During the Enlightenment, traveling to see these wondrous collections became the rage, so much that guide books and catalogs were published – Musaeum Tradescantianum (1656) by Ashmole, Museum Museorum (1714) by Valentini, and Schuyl’s catalog of 1727 all come to mind.

Schuyl's catalog of 1727 (courtesy of Univ of Leiden)

Schuyl’s catalog of 1727 (courtesy of Univ of Leiden)

And in a modern analogy to our era’s bloggers, both Ole Worm and Athanasius Kircher used their personal collections as starting points for published speculations on philosophy, science, and natural history. Just think what Worm and Kircher could have accomplished with the Internet!

The collecting bug finally crossed the Atlantic. Dr Thomas Mutter, a prominent surgeon in Philadelphia, gathered medical oddities and related items from his own practice and those sent to him by colleagues. When he died in 1859, he willed his collection to the American College of Surgeons; with additions gathered in the subsequent years – including Benjamin Rush’s medical chest, Florence Nightingale’s sewing kit, an early 19th century saponified corpse known as the ‘soap lady,’ the conjoined liver of Siamese Twins Chang and Eng Bunker, and President Cleveland’s resected mandibular adenocarcinoma – these holdings became today’s Mutter Museum.
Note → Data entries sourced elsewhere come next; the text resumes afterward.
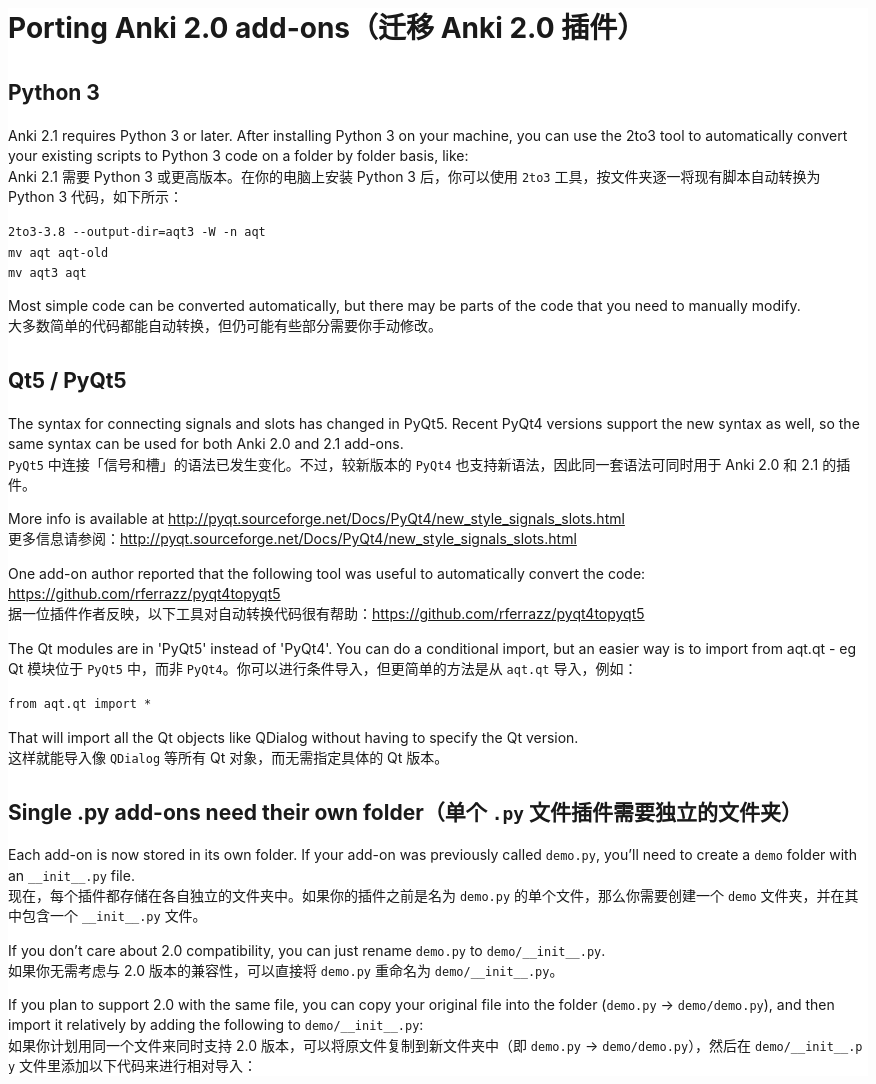 # Porting Anki 2.0 add-ons（迁移 Anki 2.0 插件）



## Python 3

Anki 2.1 requires Python 3 or later. After installing Python 3 on your machine, you can use the 2to3 tool to automatically convert your existing scripts to Python 3 code on a folder by folder basis, like:<br>
Anki 2.1 需要 Python 3 或更高版本。在你的电脑上安装 Python 3 后，你可以使用 `2to3` 工具，按文件夹逐一将现有脚本自动转换为 Python 3 代码，如下所示：

    2to3-3.8 --output-dir=aqt3 -W -n aqt
    mv aqt aqt-old
    mv aqt3 aqt

Most simple code can be converted automatically, but there may be parts of the code that you need to manually modify.<br>
大多数简单的代码都能自动转换，但仍可能有些部分需要你手动修改。

## Qt5 / PyQt5

The syntax for connecting signals and slots has changed in PyQt5. Recent PyQt4 versions support the new syntax as well, so the same syntax can be used for both Anki 2.0 and 2.1 add-ons.<br>
`PyQt5` 中连接「信号和槽」的语法已发生变化。不过，较新版本的 `PyQt4` 也支持新语法，因此同一套语法可同时用于 Anki 2.0 和 2.1 的插件。

More info is available at <http://pyqt.sourceforge.net/Docs/PyQt4/new_style_signals_slots.html><br>
更多信息请参阅：<http://pyqt.sourceforge.net/Docs/PyQt4/new_style_signals_slots.html>

One add-on author reported that the following tool was useful to automatically convert the code: <https://github.com/rferrazz/pyqt4topyqt5><br>
据一位插件作者反映，以下工具对自动转换代码很有帮助：<https://github.com/rferrazz/pyqt4topyqt5>

The Qt modules are in 'PyQt5' instead of 'PyQt4'. You can do a conditional import, but an easier way is to import from aqt.qt - eg<br>
Qt 模块位于 `PyQt5` 中，而非 `PyQt4`。你可以进行条件导入，但更简单的方法是从 `aqt.qt` 导入，例如：

    from aqt.qt import *

That will import all the Qt objects like QDialog without having to specify the Qt version.<br>
这样就能导入像 `QDialog` 等所有 Qt 对象，而无需指定具体的 Qt 版本。

## Single .py add-ons need their own folder（单个 `.py` 文件插件需要独立的文件夹）
Each add-on is now stored in its own folder. If your add-on was previously called `demo.py`, you’ll need to create a `demo` folder with an `__init__.py` file.<br>
现在，每个插件都存储在各自独立的文件夹中。如果你的插件之前是名为 `demo.py` 的单个文件，那么你需要创建一个 `demo` 文件夹，并在其中包含一个 `__init__.py` 文件。

If you don’t care about 2.0 compatibility, you can just rename `demo.py` to `demo/__init__.py`.<br>
如果你无需考虑与 2.0 版本的兼容性，可以直接将 `demo.py` 重命名为 `demo/__init__.py`。

If you plan to support 2.0 with the same file, you can copy your original file into the folder (`demo.py` → `demo/demo.py`), and then import it relatively by adding the following to `demo/__init__.py`:<br>
如果你计划用同一个文件来同时支持 2.0 版本，可以将原文件复制到新文件夹中（即 `demo.py` → `demo/demo.py`），然后在 `demo/__init__.py` 文件里添加以下代码来进行相对导入：
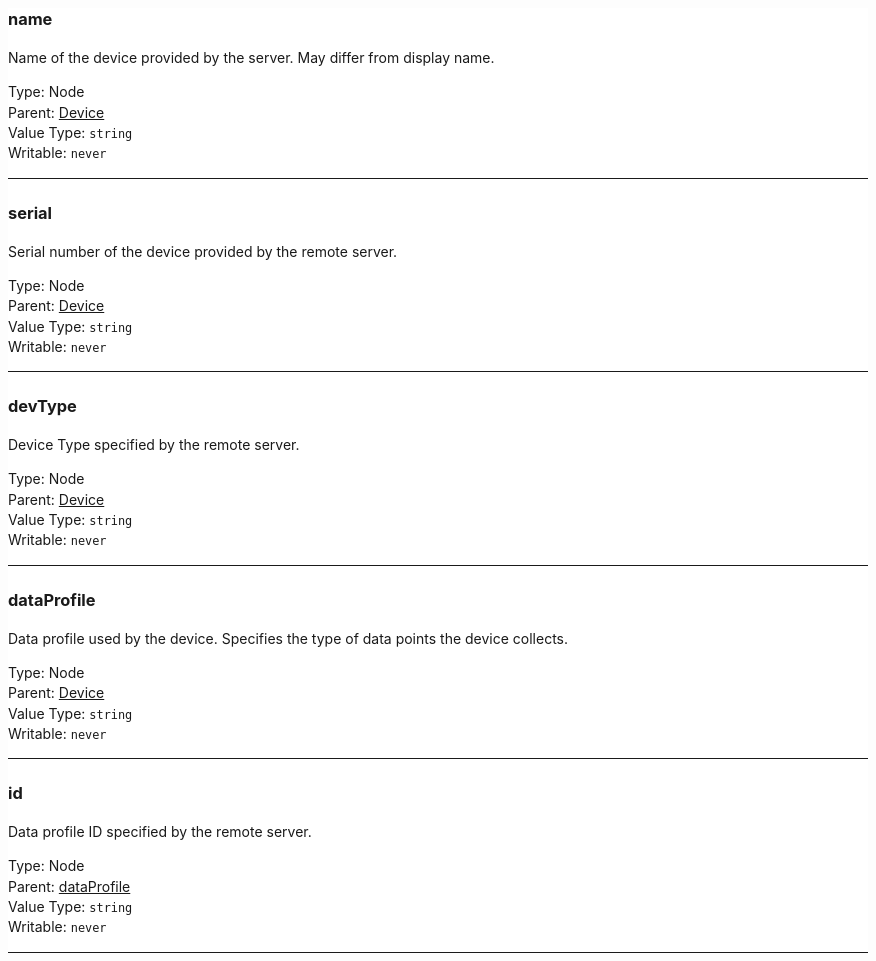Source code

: 
### name  

Name of the device provided by the server. May differ from display name.  

Type: Node   
Parent: [Device](#device)  
Value Type: `string`  
Writable: `never`  

---

### serial  

Serial number of the device provided by the remote server.  

Type: Node   
Parent: [Device](#device)  
Value Type: `string`  
Writable: `never`  

---

### devType  

Device Type specified by the remote server.  

Type: Node   
Parent: [Device](#device)  
Value Type: `string`  
Writable: `never`  

---

### dataProfile  

Data profile used by the device. Specifies the type of data points the device collects.  

Type: Node   
Parent: [Device](#device)  
Value Type: `string`  
Writable: `never`  

---

### id  

Data profile ID specified by the remote server.  

Type: Node   
Parent: [dataProfile](#dataprofile)  
Value Type: `string`  
Writable: `never`  

---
Add’n, there was the Hobby Club in New York City. In 1908, it was formed as a rival to the cross-town, tangentially related, and better known Explorers’ Club. The Hobby Club was a lavish dining fraternity limited to 50 men of education and means, and was basically an opportunity for grown-up ‘show and tell.’ Selected items from each of the members’ cabinets would be brought to dinner meetings to share with the other attendees. According to its constitution, “the object of [the club] shall be to encourage the collection of literary, artistic and scientific works; to aid in the development of literary, artistic and scientific matters; to promote social and literary intercourse among its members and the discussion and consideration of various literary and economic subjects.” While the transcripts of a number of the group’s meetings from the years prior to WWI are extant, the club appears to have withered and died by the 1920s.

But NOT the desire to collect and explore.